The questions being asked by bewildered parents are many: Will my child be forced too early into a particular career? Will my child drop out of school once he feels the attraction of earning money? Isn't talking about career goals in an English or Social Studies or Math class taking time away from the academic substance of those classes? How can teachers and schools keep up with everything that is being thrown at them? Isn't the idea of filling schools with make-believe shops, post-offices, and travel agencies run by students rather ridiculous?
So, what are ordinary parents and citizens to do? There is a simply answer: shut off the federal and state money spigots. Most of the federal legislation adopted so far has provided funding for the first five-year plan. Funding for the second five years is being held up by legislators able to perceive the black hole that is developing as reform plans mushroom. The 104th Congress considered two parallel bills to supply the needed funds. One was HR1617, known as the CAREERS Act (Consolidated and Reformed Education, Employment and Rehabilitation Systems Act). It paralleled S180 (Workforce Development Act) sponsored by Senator Kennedy. Both bills called for "non-stop career centers" (located mostly in schools) which would be capable of training and delivering a dependable and obedient workforce wherever it is needed. They would replace the School-To-Work Opportunities Act of 1994, and provide all the necessary funding for the next five years. After that the burden would fall on local districts. Fortunately, both bills were never reported out of committee in the last Congress. There is little question that sponsors will re-introduce them, including increased funding as promised by President Clinton.

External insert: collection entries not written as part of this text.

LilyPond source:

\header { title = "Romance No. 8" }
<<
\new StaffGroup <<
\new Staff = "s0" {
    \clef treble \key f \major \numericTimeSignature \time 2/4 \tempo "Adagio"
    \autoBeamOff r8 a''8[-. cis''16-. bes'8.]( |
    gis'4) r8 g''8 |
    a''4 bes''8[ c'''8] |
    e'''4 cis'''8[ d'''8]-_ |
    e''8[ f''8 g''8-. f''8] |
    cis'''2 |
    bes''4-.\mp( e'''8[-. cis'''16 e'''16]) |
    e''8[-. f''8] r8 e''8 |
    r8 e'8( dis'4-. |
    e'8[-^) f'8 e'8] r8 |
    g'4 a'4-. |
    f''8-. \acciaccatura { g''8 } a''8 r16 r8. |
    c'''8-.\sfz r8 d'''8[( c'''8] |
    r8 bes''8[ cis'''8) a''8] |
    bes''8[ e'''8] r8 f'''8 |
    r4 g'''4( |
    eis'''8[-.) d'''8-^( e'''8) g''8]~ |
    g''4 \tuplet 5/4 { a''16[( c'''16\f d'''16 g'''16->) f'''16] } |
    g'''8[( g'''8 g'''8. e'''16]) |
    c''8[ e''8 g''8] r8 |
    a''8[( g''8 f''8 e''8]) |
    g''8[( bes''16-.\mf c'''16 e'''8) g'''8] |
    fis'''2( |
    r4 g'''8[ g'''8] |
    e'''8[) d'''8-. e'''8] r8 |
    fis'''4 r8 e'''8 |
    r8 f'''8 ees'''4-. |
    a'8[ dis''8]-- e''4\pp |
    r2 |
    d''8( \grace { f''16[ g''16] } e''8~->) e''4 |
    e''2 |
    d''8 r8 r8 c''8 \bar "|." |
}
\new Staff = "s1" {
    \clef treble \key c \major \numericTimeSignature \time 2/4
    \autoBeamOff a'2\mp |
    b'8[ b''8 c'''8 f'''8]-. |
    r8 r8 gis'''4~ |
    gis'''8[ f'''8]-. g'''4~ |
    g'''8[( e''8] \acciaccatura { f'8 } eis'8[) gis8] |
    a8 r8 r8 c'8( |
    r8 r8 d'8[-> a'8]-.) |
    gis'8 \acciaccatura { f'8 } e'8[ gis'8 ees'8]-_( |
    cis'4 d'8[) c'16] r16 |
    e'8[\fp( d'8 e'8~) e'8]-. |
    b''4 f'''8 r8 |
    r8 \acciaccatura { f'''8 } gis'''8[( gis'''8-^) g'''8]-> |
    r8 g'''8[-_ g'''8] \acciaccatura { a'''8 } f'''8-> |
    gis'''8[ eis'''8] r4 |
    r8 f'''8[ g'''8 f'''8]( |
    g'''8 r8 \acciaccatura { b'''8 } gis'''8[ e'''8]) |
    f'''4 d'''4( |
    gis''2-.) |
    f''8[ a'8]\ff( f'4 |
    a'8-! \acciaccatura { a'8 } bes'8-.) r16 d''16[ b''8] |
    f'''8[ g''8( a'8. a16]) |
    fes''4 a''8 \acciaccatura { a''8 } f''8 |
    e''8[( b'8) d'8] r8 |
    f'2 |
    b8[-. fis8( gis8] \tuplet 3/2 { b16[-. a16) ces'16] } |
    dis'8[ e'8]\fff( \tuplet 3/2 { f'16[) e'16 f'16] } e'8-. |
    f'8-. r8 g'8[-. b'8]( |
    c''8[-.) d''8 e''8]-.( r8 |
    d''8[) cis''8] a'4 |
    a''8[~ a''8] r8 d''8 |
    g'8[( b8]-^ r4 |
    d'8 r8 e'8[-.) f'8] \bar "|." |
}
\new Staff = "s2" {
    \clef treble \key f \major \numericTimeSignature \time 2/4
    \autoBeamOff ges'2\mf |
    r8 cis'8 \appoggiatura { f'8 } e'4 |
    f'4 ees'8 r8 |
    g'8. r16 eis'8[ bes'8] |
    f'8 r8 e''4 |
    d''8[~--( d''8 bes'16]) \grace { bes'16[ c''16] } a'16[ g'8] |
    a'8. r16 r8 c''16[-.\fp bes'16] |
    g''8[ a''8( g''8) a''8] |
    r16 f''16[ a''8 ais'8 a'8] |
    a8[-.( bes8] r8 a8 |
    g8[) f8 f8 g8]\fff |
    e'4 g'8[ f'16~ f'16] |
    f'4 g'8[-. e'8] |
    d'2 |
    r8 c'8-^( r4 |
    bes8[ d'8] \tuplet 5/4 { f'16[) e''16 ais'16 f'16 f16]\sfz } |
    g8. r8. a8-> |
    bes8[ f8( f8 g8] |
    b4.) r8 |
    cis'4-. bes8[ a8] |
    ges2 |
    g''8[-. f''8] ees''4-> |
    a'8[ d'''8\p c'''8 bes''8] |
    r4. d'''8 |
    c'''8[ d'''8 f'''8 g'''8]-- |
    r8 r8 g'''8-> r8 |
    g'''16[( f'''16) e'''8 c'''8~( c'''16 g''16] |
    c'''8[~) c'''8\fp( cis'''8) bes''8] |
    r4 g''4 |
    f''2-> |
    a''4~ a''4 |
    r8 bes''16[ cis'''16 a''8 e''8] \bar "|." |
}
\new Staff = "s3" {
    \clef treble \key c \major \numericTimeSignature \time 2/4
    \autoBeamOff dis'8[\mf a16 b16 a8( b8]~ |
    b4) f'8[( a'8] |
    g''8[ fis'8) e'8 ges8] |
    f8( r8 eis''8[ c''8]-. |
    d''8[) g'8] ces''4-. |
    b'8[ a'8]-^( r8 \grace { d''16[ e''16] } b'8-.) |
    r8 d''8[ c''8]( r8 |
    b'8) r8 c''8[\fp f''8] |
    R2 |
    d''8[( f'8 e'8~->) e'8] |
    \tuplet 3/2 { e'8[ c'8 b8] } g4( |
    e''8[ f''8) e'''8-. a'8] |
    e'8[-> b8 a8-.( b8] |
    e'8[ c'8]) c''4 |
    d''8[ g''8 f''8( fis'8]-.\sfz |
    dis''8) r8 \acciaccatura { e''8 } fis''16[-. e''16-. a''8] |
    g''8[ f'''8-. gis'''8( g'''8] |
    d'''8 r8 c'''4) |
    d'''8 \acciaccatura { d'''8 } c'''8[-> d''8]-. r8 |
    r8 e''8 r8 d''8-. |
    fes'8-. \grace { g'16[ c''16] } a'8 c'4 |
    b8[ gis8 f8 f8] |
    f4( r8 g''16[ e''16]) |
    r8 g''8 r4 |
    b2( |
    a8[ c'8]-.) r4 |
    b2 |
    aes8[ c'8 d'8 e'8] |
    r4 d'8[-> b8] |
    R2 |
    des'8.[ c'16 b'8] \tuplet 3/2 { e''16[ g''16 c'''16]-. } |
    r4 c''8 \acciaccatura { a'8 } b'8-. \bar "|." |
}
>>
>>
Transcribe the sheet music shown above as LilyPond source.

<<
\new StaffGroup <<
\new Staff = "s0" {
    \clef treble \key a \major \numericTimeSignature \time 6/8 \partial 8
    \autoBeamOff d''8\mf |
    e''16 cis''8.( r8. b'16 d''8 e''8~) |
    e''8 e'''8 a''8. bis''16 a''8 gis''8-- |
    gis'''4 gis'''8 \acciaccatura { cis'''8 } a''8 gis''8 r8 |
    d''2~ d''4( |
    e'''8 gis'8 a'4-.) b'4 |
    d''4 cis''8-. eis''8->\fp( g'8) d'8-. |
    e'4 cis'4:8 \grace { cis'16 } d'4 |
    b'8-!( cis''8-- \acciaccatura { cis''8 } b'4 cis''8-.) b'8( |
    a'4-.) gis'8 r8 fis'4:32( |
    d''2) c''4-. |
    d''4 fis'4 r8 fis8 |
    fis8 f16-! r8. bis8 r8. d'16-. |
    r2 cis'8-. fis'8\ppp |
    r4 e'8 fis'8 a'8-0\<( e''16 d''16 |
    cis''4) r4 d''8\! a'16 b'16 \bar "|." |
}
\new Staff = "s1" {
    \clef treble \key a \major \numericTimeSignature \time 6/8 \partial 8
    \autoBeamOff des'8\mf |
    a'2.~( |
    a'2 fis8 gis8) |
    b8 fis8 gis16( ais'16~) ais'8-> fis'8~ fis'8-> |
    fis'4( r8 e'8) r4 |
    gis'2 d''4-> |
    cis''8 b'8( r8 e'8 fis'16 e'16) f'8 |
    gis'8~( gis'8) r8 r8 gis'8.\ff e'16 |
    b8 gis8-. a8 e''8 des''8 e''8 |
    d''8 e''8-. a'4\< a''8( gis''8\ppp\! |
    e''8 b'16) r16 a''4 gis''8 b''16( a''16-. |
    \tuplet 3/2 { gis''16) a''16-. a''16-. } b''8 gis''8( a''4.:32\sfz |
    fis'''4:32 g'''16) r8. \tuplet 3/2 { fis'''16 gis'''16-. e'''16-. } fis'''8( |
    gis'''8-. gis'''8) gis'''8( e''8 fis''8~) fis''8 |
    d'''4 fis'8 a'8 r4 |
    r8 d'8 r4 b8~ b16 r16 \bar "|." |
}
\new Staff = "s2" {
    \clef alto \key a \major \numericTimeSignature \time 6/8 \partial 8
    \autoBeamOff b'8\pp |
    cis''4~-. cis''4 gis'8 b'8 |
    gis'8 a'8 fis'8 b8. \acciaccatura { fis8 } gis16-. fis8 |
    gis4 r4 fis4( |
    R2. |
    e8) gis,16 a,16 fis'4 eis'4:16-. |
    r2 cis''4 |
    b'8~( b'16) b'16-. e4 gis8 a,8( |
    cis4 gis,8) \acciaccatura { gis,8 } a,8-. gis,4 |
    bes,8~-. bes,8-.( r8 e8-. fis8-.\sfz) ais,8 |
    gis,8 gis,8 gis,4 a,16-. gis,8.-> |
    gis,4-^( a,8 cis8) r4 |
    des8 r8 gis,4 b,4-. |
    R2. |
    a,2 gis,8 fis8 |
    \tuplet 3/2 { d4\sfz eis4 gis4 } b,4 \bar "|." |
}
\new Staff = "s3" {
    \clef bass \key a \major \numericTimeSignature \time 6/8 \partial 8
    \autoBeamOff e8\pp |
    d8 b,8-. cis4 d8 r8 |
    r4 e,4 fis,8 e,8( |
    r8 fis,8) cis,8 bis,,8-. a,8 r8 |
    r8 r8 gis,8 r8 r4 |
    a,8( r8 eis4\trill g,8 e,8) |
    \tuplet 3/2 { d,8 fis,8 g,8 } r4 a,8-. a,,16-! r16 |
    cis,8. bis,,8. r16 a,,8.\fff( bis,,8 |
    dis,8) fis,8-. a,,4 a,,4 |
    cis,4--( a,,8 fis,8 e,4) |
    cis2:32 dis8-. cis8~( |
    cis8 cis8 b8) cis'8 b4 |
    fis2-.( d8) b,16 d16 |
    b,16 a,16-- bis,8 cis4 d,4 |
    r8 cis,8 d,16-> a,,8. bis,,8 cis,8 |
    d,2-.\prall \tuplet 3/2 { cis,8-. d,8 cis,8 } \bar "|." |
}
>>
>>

States have likewise been scurrying to be eligible for the funds. Oregon has led the way, urged on by Marc Tucker and Ira Magaziner, by passing as early as 1991, a bill entitled the Oregon Educational Act for the 21st Century, combining principles of OBE and STW and providing abundant funds for the remainder of the century. Many other states have followed suit, imitating the Oregon bill almost verbatim. This includes New York, where Assembly Bill 3889 was successfully bottled up in committee in the 1996 legislative session. A sponsor of the bill, now renumbered A5077, has promised to reintroduce it. At a Regents' meeting last December, a report was presented on the status and early evaluation results of the School-to-Work initiative which the N.Y. Department of Education has been implementing over the past two years with a federal STW Implementation Grant of $60.3 million dollars. The report declares the program a success and refers to it as "an engine driving school reform in New York State."
It is incumbent upon concerned parents and citizens to flood their federal and state legislatures with demands that these bills, intended to fund the current shaky reforms, be defeated or kept bottled in committee until such time as a careful, comprehensive blueprint for reforming American schools is drawn up.